-- Exercise data follows --

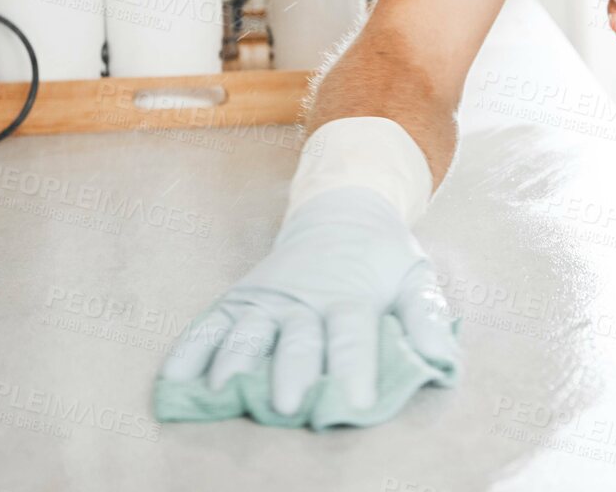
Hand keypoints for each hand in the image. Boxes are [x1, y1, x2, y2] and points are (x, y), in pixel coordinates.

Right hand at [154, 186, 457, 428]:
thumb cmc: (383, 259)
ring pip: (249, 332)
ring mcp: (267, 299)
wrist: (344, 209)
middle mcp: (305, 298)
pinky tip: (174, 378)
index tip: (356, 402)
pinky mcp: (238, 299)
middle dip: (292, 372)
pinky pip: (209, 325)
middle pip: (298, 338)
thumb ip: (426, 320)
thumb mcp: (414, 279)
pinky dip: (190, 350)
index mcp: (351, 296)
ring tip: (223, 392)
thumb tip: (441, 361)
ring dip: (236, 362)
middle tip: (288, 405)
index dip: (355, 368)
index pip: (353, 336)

-- Exercise data concluded --
-- Exercise data follows --

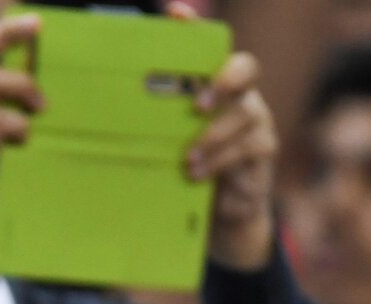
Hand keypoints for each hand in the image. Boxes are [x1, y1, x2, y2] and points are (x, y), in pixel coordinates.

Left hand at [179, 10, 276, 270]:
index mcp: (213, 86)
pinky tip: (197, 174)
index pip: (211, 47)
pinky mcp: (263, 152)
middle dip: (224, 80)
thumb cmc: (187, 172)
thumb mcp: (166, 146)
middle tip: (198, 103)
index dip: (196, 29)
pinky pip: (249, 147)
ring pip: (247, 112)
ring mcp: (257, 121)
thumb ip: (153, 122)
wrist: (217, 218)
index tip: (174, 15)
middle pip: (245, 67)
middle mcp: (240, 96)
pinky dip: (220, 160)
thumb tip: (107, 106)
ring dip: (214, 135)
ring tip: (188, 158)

-- Exercise data concluded --

» **Exercise directions**
Reproduce only the lines above spanning from the line containing "ring mcp: (257, 121)" through the line containing "ring tip: (188, 158)", word for word.

» **Exercise answer**
ring mcp: (257, 121)
thumb ip: (153, 122)
wrist: (217, 218)
index tip: (174, 15)
middle pip: (245, 67)
middle mcp: (240, 96)
pinky dip: (220, 160)
thumb tip: (107, 106)
ring dip: (214, 135)
ring tip: (188, 158)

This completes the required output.